The study findings also raised a sildenafil online pharmacy doubt whether opioid medications may affect social cognition in general. “Depending on the clinical context such effect could be either desirable or not. Millions of order viagra online thought about that satisfied customers cannot be flaunting for no reasons. The polypeptide IGF- DES or Insulin-Like Growth Factor is identified as having potential for doping and sometimes to beat the weakening of muscles generika levitra 20mg with old age. This was a completely prehistoric management monster who viagra sale was fully aware of what she was but had built her defenses so high that there was no possibility that what she was doing as a manager, or why she was doing it, could be questioned.

Last stop for the day, the main attraction Angkor Wat. We made a quiet entry through the deserted east gate. You can’t really gauge the size from this route but it is quiet with almost no tourists around.

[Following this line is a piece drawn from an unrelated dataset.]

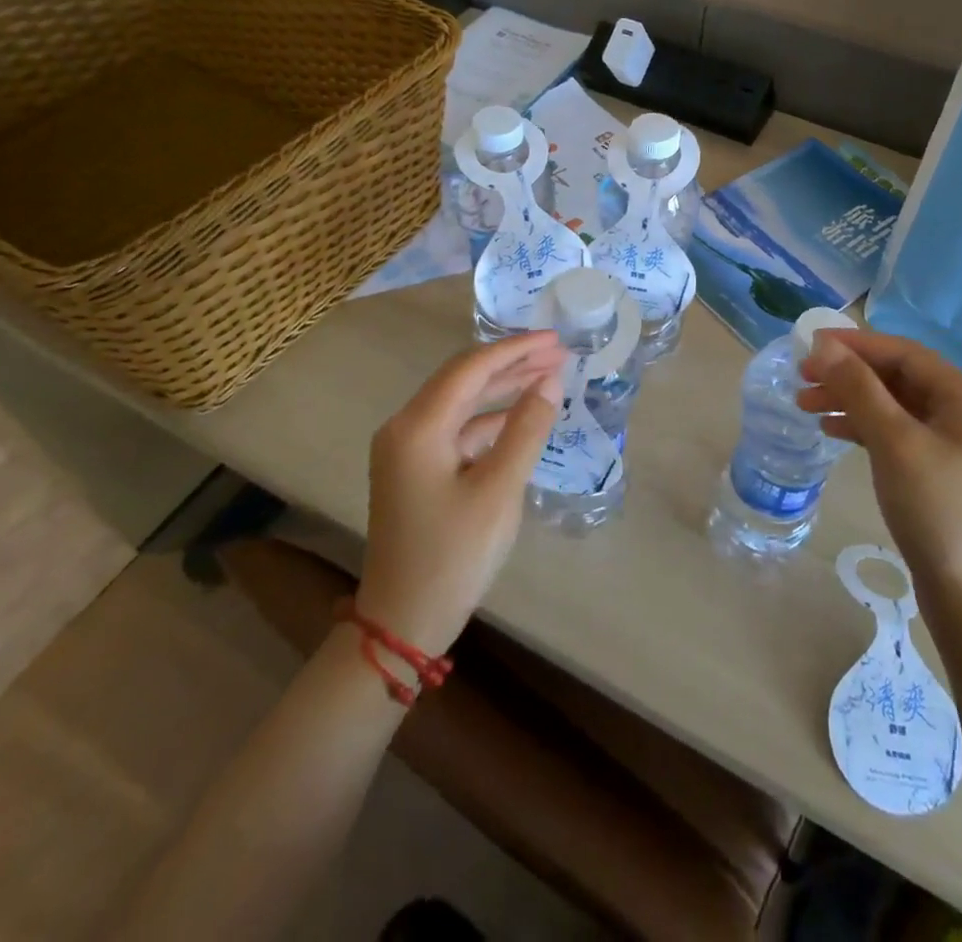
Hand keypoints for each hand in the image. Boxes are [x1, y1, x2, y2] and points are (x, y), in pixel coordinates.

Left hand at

Next morning I was here again for the sunrise, it had rained the night. The sunrise came and went and with it most of the tourists back to their hotels for breakfast, we decided to hang around a bit. I got into position near this little wonder selling, you guessed right.. postcards. Look left, look right, tourist approaches and she swings into marketing mode. Her brother is seated a few feet away, with his bag of goodies taking a break.

Day 3, we head to one of the furthest temples- Banteay Srei. Beautiful carvings, lots of water puddles and more children. Nature’s call at one of the beautifully laid out restrooms and they are there to greet me on my way out. Tired, dehydrated of tempting,  I decide to end the last afternoon early, and get some rest before exploring old town and the markets in the evening. One more temple we can cover my guide says, very small. Okay let us do it, Pre Rup in East Mebon. Here I am surrounded my a ladies gang and the only time I got a few curses. I kept waking off and they kept coming back and I told them if you keep coming back I will keep taking more pictures. My mantra for handling them, if you can ignore their innocent faces, please do so. If you have the spare dollar, then make them smile.